How You Can Still Benefit from a Reduced Stamp Duty

New data from online mortgage broker Trussle has revealed the regions that could still benefit from the reduced rate of Stamp Duty that came into place when the initial ‘Holiday’ ended on 30 June 2021.

From 1 July 2021 to 30 September 2021, next time buyers in England & Northern Ireland will not pay any Stamp Duty on the first £250,000 of a property purchase. After this, they will pay 5 per cent on the next £675,000 of the purchase (from £250,001 to £925,000). With an average property price of £336,073, buyers during this period will pay £4,304 in Stamp Duty as opposed to £6,804 in normal times, representing a saving of £2,500.

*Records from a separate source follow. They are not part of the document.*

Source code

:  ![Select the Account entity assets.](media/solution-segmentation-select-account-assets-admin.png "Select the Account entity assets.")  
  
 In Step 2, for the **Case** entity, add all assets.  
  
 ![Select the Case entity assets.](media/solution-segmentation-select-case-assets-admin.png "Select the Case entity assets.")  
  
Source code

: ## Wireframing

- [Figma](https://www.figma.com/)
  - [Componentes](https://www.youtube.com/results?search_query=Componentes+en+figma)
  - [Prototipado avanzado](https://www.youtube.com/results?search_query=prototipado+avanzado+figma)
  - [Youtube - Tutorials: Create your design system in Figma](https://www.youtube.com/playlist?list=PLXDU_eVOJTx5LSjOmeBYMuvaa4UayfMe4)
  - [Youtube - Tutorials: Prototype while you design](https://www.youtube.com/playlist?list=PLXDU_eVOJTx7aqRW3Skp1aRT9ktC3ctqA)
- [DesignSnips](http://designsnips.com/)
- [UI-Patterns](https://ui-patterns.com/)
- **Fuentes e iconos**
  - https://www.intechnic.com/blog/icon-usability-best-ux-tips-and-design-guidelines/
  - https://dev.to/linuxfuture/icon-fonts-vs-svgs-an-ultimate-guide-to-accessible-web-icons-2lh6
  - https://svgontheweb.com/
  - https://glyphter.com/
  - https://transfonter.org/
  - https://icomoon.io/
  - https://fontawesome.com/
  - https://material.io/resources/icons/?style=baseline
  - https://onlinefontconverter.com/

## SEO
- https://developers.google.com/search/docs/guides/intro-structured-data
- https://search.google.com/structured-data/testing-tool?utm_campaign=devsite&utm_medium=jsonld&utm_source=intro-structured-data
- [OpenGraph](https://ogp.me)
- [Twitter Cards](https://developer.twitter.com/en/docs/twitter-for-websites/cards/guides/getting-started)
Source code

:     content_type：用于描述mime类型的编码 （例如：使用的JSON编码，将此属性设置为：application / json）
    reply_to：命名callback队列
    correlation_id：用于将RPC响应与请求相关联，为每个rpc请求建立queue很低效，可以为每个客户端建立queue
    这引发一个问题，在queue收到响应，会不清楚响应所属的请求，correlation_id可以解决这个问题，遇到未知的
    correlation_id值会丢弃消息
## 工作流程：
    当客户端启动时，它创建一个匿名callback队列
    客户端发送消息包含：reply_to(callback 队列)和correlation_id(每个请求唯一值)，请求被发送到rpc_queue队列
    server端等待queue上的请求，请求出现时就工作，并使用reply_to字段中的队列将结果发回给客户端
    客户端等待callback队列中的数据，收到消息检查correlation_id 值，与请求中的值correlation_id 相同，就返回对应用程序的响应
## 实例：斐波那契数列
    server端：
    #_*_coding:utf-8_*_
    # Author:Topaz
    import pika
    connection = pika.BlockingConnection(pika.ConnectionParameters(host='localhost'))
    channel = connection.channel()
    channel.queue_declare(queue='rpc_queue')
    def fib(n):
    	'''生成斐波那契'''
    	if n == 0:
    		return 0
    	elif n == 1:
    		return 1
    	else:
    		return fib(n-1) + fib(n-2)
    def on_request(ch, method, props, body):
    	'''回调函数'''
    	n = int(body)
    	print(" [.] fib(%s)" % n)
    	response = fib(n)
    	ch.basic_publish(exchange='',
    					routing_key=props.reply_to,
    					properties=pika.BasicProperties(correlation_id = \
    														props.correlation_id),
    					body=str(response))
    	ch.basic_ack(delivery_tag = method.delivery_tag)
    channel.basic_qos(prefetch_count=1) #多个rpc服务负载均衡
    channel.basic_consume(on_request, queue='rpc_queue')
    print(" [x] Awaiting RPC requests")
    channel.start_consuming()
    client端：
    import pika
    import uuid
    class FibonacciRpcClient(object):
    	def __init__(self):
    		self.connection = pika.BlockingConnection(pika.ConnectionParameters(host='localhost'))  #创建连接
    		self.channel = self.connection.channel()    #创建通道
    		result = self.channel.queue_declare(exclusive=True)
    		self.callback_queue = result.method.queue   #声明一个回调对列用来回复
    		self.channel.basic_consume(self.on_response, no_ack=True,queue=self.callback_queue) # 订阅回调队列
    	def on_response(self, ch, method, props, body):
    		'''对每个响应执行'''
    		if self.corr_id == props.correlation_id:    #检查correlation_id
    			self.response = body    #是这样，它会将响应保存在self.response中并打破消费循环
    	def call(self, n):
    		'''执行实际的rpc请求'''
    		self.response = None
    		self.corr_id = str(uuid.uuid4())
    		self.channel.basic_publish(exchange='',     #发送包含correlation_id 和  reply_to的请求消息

As such, buyers who can complete a property purchase within 92 days can still expect significant savings. This timeline will be difficult for many as it currently takes 137 on average to complete on a property in the UK. There have been severe delays to the homebuying process, due to unprecedented demand generated by the Stamp Duty Holiday. In particular, conveyancers struggling to cope with the volume of work has had a significant impact on completion times. However, there are still some locations where buyers can beat the deadline.

Miles Robinson, head of mortgages at Trussle, said: “Without doubt, the Stamp Duty Holiday has been the driving force behind the property market over the past year. During a time when many expected property transactions to tumble, as households tightened up their finances, it provided a huge incentive for people to move home rather than stay put. As a result, we have seen record levels of demand across the supply chain which has driven strong price growth throughout the year.”

He added: Now, as the ‘full’ Stamp Duty Holiday ends, many might think that there are no savings to be made. But, it’s important to remember that there is a reduced rate of Stamp Duty in place until 30 September. For those that still want to move home and can move quickly, not paying Stamp Duty on the first £250,000 can still mean big savings.”